No.157 2点 花ならアザミ- 志水辰夫 2008/01/15 23:45
シミタツの作品にしてはあまり印象に残っていない。
題名は登場人物の1人の女性を喩えたものだが、そんなに魅力があったかどうか覚えていない。
作者も初の連載小説で上手くいかなかったと云っているようだ。

No.156 9点 行きずりの街- 志水辰夫 2008/01/14 23:32
私が日本にいない間になぜかブーム再燃していた本書。l
内容といえば田舎で塾を開業している男がかつての教え子=妻のために過去を捨てた街へ帰ってくる話。
男にとってこれほど都合のいいというか、本願成就の話はないのではないか。
しかし、シミタツはそれを極上の文章で読者の心に染入りさせる。
しかし21世紀のこの世においてなぜにこのストーリーがもてはやされたかは疑問。

No.155 9点 深夜ふたたび- 志水辰夫 2008/01/13 15:27
題名から見ても解るようにギャビン・ライアルの名作『深夜プラス1』の本歌取り作品。
したがって面白くないわけが無い!
確か記憶では主人公は元相撲取りではなかったかな?
あと男と女の微妙な関係が心に残っている。

No.154 5点 オンリィ・イエスタデイ- 志水辰夫 2008/01/12 18:47
なんか盛り上がりに欠けたなぁ。
山がなかったという感じ。
横文字のタイトルからしてシミタツじゃないという気もする。

No.153 7点 狼でもなく- 志水辰夫 2008/01/11 18:00
ぎりぎりに引き絞った矢が一気呵成に解き放たれるかのように終盤、怒涛のアクションシーンになだれ込むのが印象的。
しかもシミタツ節が物語を加速させる。
だけど犯人が解る手がかりがアンフェアのような・・・。
本を読んでいる限りでは解らんよ、あの手がかりは。

No.152 5点 七つの棺- 折原一 2008/01/10 18:14
単行本刊行時は『五つの棺』でしたが文庫化に際して2つの短編が足されました。
個人的には「密室の王者」がよかったです。

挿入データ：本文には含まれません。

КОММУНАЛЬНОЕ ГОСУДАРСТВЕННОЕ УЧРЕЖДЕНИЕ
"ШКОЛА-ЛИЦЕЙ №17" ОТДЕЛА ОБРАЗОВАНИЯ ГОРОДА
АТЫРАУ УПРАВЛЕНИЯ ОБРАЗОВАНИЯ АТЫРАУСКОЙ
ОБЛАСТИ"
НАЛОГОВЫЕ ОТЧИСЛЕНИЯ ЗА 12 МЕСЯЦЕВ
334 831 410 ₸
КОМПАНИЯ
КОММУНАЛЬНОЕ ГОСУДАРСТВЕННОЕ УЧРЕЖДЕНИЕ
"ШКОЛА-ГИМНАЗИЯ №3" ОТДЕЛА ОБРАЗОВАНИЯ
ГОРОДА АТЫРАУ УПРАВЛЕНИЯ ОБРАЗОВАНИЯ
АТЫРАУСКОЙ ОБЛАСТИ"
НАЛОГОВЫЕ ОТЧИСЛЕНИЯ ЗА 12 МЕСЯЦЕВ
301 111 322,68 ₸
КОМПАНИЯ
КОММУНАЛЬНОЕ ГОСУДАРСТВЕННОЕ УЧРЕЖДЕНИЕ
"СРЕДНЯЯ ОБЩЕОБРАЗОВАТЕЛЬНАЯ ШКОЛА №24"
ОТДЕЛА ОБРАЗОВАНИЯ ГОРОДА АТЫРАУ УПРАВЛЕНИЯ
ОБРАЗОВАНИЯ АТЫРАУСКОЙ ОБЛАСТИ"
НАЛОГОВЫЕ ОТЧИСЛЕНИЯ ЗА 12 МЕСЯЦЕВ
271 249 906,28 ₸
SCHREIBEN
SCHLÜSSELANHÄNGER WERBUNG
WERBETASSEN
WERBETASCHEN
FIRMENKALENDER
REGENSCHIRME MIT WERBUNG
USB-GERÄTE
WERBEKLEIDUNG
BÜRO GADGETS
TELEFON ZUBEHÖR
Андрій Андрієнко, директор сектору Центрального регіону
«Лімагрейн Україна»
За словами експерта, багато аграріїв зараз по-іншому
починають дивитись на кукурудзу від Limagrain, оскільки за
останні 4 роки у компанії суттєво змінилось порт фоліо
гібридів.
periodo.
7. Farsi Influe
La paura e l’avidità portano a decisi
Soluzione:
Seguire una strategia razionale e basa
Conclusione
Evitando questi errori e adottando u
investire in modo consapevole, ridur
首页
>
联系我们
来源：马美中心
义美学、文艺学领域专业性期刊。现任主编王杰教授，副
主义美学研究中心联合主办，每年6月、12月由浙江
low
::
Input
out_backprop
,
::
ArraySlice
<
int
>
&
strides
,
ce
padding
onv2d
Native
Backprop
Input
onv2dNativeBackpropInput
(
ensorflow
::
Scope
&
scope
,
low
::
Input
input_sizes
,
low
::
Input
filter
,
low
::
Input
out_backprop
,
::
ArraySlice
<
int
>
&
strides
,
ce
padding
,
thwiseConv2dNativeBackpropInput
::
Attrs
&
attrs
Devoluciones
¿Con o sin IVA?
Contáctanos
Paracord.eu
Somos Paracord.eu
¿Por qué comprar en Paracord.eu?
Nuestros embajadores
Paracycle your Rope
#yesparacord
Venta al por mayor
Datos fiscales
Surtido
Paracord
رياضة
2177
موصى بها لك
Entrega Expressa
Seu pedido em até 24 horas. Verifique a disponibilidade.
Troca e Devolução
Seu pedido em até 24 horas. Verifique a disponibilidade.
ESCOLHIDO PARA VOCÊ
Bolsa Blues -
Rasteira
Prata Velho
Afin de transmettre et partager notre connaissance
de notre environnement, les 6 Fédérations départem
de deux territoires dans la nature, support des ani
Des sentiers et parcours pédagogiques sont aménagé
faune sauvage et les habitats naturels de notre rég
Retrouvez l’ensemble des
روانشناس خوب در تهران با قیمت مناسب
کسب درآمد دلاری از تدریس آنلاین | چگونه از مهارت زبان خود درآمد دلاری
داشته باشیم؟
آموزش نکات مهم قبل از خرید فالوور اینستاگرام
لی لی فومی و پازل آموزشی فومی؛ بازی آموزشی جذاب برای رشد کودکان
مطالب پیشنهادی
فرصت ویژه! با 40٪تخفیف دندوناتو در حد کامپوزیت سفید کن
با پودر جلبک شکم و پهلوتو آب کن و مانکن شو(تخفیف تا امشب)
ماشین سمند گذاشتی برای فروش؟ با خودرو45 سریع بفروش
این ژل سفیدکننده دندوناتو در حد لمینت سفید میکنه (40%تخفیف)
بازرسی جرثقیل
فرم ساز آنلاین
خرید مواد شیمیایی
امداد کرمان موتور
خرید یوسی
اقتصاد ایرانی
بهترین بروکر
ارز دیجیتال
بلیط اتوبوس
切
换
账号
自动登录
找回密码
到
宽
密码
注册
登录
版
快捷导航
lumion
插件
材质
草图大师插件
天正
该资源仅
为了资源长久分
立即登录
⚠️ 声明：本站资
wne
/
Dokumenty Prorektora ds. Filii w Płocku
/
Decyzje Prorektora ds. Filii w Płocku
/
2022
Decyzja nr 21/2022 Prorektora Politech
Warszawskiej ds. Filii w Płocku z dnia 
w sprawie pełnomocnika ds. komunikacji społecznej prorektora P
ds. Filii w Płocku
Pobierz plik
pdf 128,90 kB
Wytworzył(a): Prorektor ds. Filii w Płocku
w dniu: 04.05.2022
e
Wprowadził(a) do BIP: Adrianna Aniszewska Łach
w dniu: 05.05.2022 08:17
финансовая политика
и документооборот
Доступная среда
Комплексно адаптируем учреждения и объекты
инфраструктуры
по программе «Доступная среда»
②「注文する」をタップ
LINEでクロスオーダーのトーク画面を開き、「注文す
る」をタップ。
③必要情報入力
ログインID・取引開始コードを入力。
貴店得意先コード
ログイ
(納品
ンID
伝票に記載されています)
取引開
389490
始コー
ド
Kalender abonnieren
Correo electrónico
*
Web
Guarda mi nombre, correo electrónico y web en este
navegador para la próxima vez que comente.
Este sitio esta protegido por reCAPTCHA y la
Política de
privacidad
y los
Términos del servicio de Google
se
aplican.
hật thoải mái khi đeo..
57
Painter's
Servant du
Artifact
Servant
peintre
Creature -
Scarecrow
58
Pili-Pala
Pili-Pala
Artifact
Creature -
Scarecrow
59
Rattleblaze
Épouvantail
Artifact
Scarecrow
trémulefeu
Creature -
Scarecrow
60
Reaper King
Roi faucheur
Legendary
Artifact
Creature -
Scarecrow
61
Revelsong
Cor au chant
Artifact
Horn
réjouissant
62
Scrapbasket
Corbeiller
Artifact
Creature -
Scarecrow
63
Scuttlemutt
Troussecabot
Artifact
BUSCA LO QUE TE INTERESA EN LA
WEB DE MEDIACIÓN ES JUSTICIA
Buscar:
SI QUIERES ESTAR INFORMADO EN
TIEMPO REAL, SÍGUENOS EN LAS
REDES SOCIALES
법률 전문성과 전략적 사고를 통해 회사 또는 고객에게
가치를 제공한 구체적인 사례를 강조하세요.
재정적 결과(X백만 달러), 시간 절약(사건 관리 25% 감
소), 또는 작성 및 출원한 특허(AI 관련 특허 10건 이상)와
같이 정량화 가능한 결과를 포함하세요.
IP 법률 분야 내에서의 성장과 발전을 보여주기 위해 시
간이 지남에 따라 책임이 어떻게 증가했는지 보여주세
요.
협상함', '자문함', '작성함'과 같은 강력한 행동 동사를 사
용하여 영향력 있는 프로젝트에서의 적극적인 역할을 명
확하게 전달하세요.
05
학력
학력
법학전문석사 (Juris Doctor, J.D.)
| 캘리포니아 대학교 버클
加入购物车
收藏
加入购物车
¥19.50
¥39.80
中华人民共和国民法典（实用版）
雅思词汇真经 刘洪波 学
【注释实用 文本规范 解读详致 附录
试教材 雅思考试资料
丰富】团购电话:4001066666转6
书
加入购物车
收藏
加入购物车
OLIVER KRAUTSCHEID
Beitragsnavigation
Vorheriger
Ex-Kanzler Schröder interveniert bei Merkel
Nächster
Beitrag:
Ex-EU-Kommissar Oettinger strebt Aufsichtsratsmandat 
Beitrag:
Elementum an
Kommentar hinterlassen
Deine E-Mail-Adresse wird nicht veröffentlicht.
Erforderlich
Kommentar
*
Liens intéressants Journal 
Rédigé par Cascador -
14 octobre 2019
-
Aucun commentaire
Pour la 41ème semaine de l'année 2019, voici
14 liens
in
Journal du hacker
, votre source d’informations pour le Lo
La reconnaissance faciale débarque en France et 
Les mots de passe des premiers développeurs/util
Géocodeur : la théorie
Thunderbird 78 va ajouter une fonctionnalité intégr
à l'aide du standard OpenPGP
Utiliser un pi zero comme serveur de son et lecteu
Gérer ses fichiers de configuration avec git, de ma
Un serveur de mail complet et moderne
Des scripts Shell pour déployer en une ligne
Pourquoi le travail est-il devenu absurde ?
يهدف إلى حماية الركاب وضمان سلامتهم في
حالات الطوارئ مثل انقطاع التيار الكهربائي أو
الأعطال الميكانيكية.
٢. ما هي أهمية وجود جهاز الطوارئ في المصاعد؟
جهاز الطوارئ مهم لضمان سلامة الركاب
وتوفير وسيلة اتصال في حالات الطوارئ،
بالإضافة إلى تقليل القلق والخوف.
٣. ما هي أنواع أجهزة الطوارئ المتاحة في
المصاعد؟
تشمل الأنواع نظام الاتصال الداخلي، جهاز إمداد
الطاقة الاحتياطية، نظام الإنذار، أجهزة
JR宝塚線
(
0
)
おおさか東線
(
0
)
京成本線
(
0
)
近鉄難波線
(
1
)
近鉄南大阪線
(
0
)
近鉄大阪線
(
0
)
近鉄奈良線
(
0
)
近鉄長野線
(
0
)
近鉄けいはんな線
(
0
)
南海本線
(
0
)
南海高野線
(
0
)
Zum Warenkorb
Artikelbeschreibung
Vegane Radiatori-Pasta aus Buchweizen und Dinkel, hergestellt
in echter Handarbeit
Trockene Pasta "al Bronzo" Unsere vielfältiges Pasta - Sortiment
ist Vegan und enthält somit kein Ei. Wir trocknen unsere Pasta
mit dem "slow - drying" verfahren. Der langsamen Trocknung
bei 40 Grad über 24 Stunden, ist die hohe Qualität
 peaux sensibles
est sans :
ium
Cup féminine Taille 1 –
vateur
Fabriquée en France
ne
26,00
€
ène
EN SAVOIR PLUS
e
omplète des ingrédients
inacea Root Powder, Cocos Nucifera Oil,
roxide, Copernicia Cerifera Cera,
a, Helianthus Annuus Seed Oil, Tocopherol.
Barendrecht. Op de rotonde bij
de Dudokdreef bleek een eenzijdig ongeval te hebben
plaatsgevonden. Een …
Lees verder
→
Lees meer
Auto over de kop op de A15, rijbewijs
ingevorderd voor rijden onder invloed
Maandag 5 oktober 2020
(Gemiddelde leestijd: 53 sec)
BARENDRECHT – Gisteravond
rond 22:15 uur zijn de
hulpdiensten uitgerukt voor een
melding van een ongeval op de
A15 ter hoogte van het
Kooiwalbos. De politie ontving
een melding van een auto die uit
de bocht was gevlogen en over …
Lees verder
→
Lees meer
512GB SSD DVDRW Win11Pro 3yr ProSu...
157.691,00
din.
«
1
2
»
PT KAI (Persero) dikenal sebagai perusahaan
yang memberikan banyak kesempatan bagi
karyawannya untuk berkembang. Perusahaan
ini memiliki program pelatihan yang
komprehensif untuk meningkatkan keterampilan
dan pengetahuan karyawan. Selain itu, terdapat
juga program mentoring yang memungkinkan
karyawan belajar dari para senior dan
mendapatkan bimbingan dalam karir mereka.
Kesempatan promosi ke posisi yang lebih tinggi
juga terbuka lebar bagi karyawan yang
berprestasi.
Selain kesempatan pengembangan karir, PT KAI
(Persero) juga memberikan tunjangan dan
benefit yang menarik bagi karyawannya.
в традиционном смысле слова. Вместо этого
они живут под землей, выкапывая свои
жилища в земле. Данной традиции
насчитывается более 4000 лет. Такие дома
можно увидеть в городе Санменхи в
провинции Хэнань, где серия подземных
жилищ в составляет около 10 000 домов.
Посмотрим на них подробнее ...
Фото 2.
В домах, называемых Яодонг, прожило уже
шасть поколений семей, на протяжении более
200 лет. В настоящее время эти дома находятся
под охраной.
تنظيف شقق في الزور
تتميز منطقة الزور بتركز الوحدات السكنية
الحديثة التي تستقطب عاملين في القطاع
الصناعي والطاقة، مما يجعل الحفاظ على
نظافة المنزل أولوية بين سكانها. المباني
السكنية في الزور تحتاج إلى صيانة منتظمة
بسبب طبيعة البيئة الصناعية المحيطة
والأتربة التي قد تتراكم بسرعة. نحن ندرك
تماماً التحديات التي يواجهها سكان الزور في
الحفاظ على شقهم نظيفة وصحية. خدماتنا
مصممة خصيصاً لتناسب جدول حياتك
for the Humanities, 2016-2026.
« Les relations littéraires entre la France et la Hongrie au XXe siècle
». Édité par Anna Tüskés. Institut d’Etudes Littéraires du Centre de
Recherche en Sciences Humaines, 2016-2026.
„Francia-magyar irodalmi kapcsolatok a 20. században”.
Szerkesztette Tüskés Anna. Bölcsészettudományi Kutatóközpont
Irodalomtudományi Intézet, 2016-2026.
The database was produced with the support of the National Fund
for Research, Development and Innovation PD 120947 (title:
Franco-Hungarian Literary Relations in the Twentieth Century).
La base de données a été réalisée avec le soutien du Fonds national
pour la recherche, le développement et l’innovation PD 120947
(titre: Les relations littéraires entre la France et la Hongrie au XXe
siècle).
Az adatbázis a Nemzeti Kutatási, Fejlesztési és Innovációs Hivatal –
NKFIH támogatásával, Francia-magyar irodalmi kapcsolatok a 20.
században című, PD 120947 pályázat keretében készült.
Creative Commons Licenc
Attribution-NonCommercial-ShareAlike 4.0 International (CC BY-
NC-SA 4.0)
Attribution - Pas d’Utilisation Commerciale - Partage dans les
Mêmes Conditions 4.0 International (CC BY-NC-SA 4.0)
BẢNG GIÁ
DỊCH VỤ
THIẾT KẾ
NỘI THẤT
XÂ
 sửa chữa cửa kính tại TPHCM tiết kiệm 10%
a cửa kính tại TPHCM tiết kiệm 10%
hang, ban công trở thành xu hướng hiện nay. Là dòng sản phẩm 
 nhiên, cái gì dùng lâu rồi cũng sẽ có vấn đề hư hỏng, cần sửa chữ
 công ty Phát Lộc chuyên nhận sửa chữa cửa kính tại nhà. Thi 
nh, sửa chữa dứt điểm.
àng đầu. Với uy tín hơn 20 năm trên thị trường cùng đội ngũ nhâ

いや題名のしゃれがね。
「ディクスン・カーを読んだ男たち」は確か藤原宰太郎氏の推理クイズにそのまんま出てて、先にそっちを読んだ私は興をそがれてしまいました。

No.151 9点 散る花もあり- 志水辰夫 2008/01/08 17:59
ビシビシと胸に残るフレーズ、そして愚直なまでの男と女を書かせたら、抜群に巧いなぁ、シミタツは。
平成の現代に忘れられようとしている信義とか仁義がここにある。
しかし散った花は思いの外、大きかった。通常ならばこのタイトルは反語表現として使われ、その前には「咲く花もあれば」となるだろう。しかし、ここではあえて逆にしてこう云いたい。